■ INPUT DATA
◇ ◇ ◇ ◇ ◇
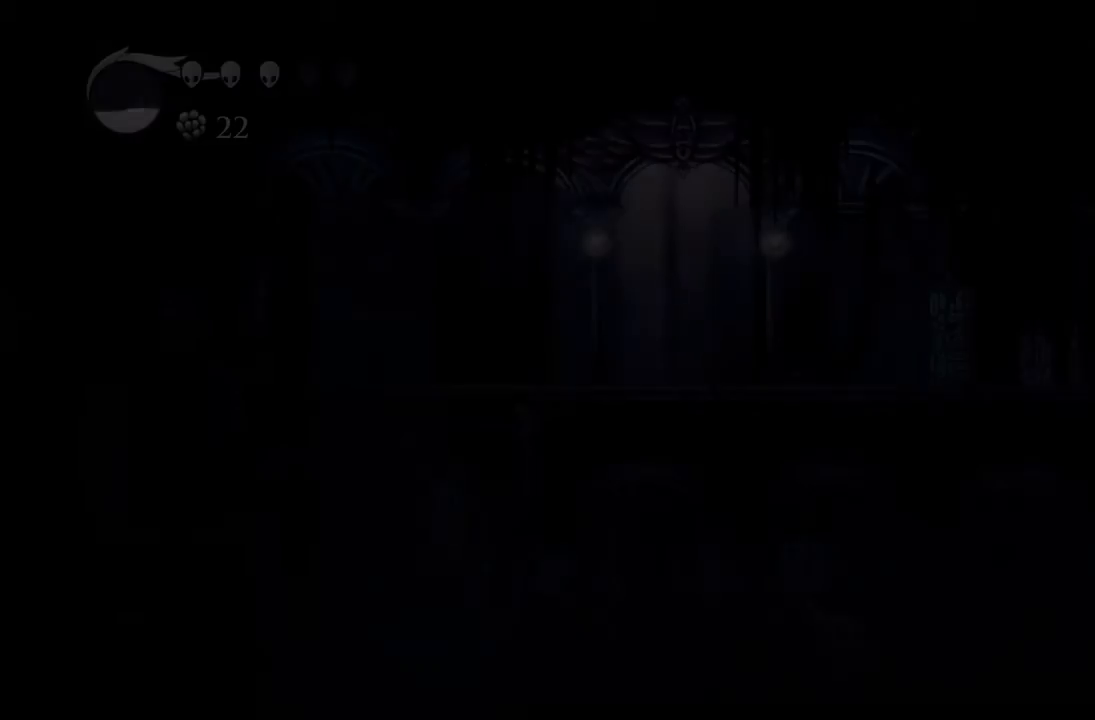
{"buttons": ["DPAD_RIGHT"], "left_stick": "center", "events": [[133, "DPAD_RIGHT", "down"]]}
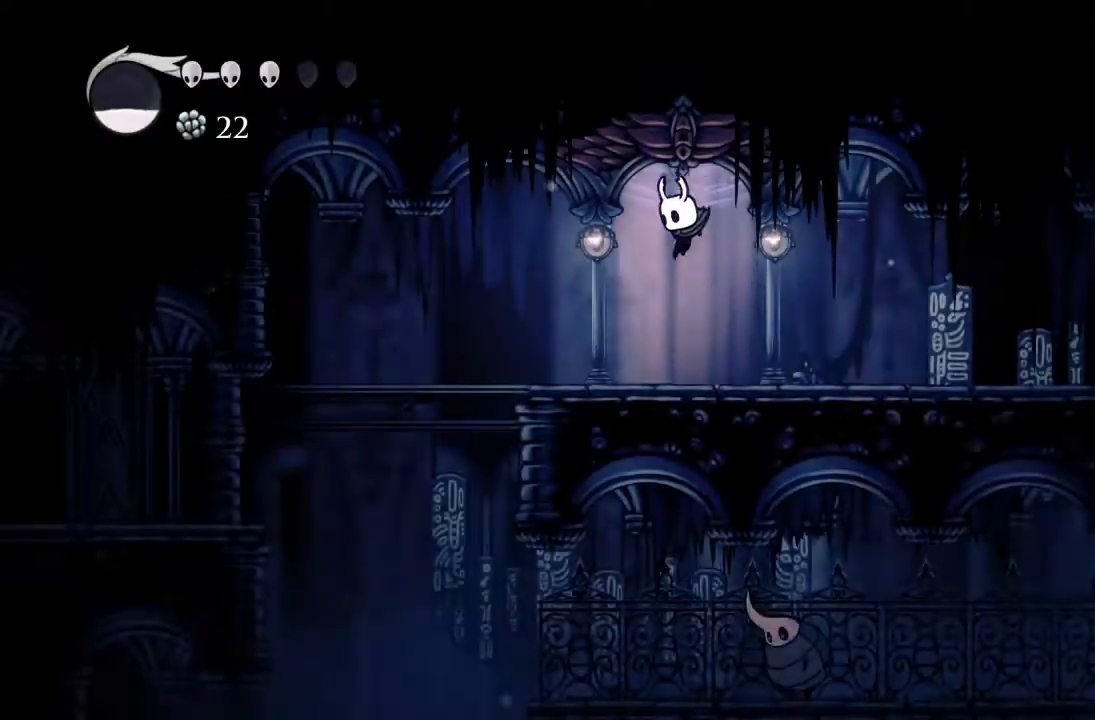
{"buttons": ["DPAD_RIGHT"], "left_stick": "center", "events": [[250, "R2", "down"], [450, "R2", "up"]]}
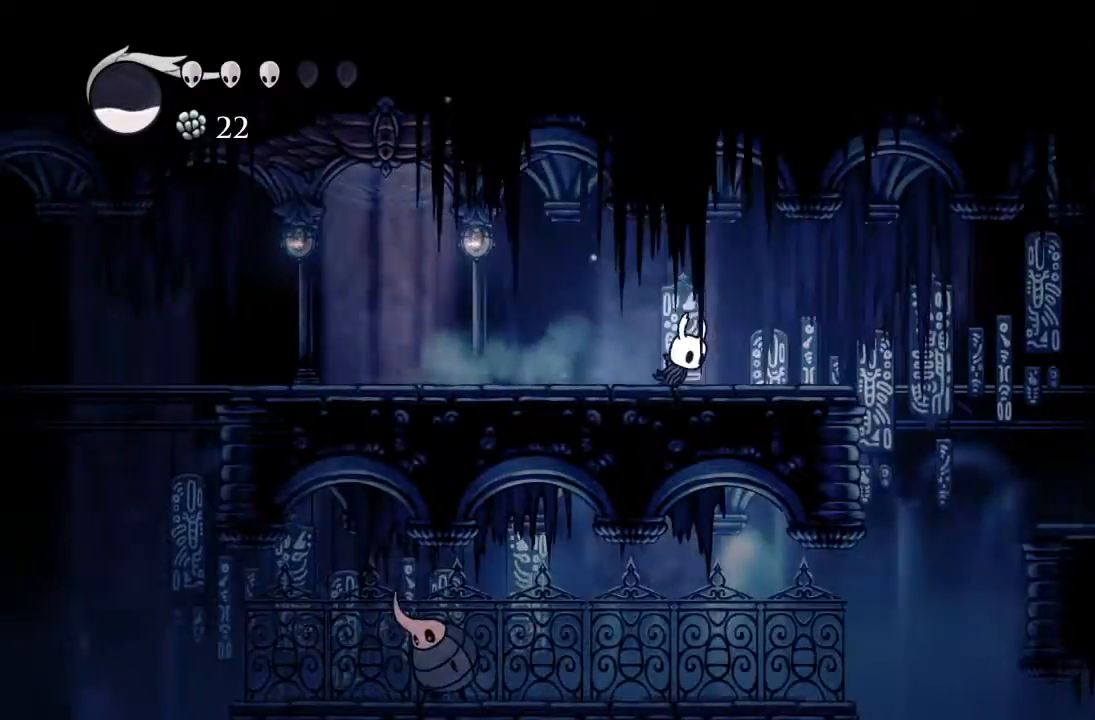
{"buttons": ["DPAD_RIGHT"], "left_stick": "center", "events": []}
◇ ◇ ◇ ◇ ◇
With pictures excluded, the material is to be written out exactly as given.

{"buttons": ["DPAD_RIGHT"], "left_stick": "center", "events": [[133, "DPAD_RIGHT", "down"]]}
{"buttons": ["DPAD_RIGHT"], "left_stick": "center", "events": [[250, "R2", "down"], [450, "R2", "up"]]}
{"buttons": ["DPAD_RIGHT"], "left_stick": "center", "events": []}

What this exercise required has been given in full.